On the back side, the contacts usually form a tight weft or even a continuous sheet that allows the reduction of the internal resistance value.
Efficiency of Photovoltaic Cells
The average conversion efficiency obtained by commercially available cells produced from monocrystalline silicon is lower than the efficiency of multilayer cells, usually Gali arsenide.
Photovoltaic cells are the basic components of photovoltaic modules, which are solar panels capable of generating electrical energy from solar radiation. It is, therefore, the essential basic element for this type of renewable energy.
A photovoltaic solar panel consists of a network of solar cells connected in series circuit to increase the output voltage. At the same time, several networks are connected in parallel circuit to increase the electrical current that the device is able to provide.
The type of electrical current that a photovoltaic panel provides is direct current.
Working Principle of the Photovoltaic Cell
When a photovoltaic solar cell is connected to a load or consumption and, at the same time, is illuminated by the Sun, it generates a potential difference between its contacts that causes the circulation of electrons through the charge.
Under these conditions, the cell functions as a current generator. Next, we will describe in a little more detail the different processes that make it possible:
- The photons that reach inside the cell and have a kinetic energy equal to or greater than the energy of Valencia impact the material and generate pairs of carriers (electro-hole).
- The electric field, or potential difference, produced by the pn junction separates the carriers before recombinations can occur.

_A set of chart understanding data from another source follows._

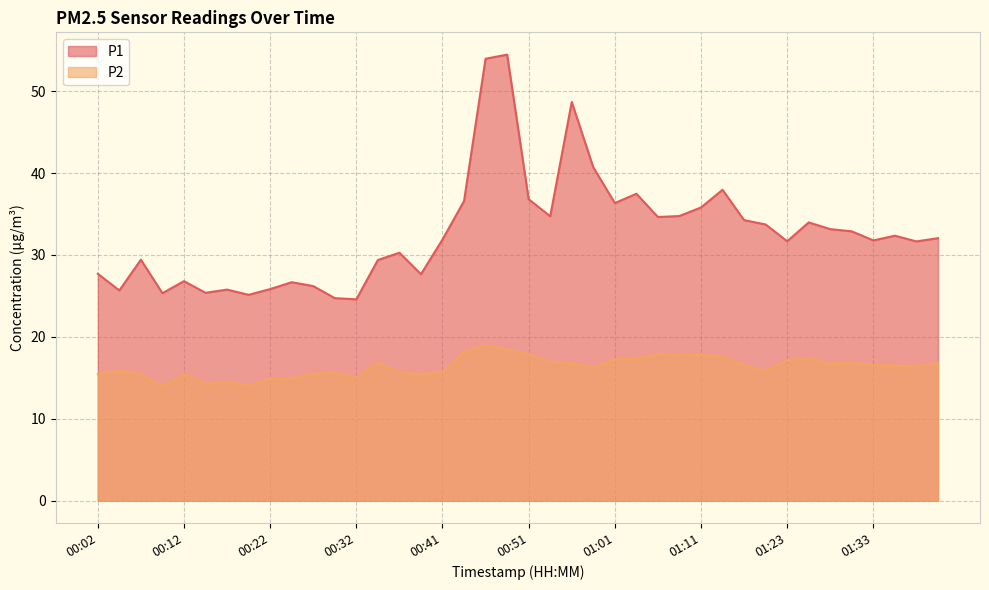

What is the average value of the P1 series?

32.7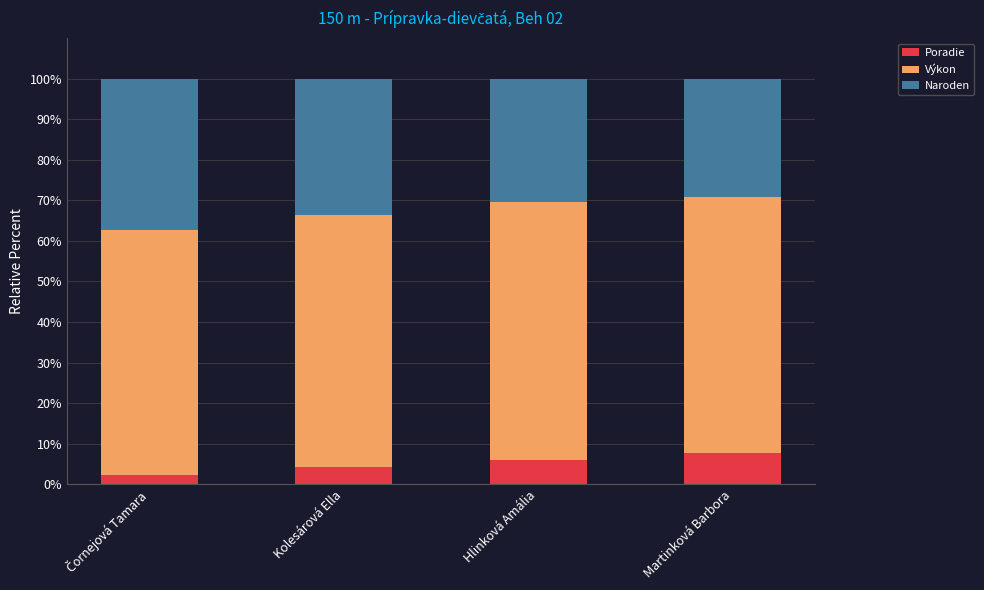

What is the minimum value for Poradie?

2.3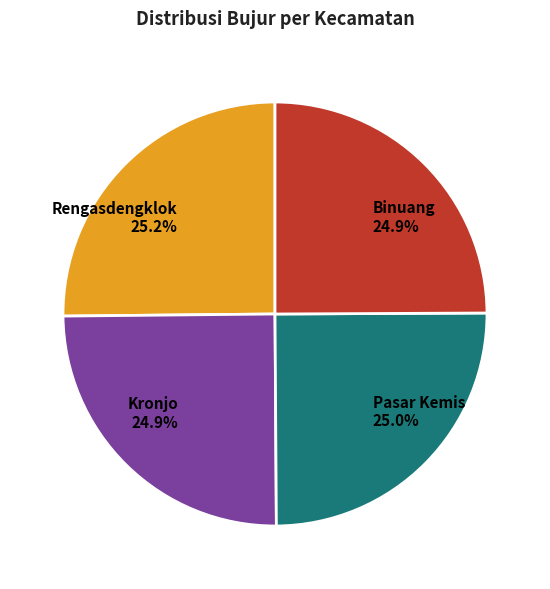

How many slices are in this pie chart?

4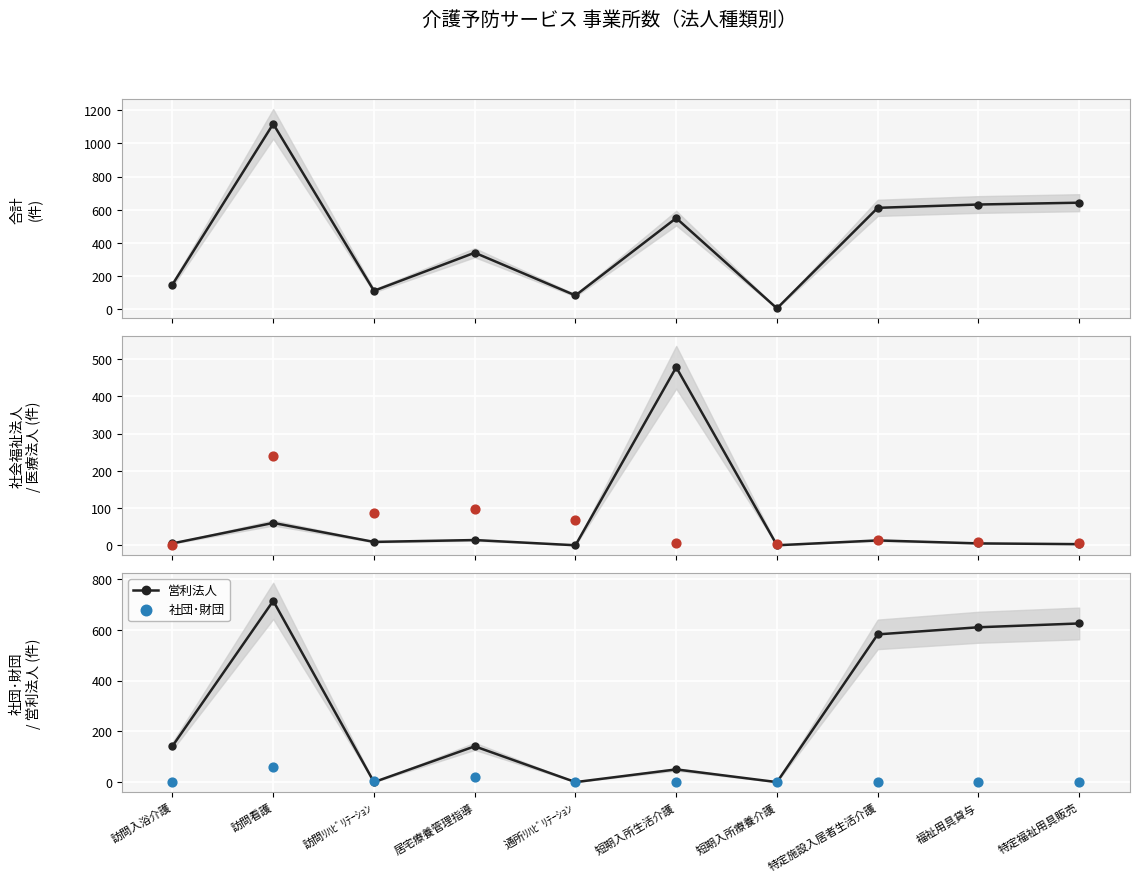

Which series reaches the minimum Y coordinate?

社会福祉法人(社協以外)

We can say that the current generated by a photovoltaic solar cell illuminated and connected to a load is the rest between its gross production capacity and the losses by recombination between electrons and photons.
Photoelectric Cell Applications
Photoelectric cells are also used to replace batteries (energy is by far the most expensive for the user). Cells have invaded calculators, clocks, devices, which can run on solar energy.
It is possible to increase its range of use by storing by means of a (capacitor or electric battery). When used with a device to store energy, a diode must be placed in series to prevent system discharge during the night.
They are used to produce electricity for many applications (satellites, parking meters, ...), and for household power or in a public network in the case of a photovoltaic solar power plant.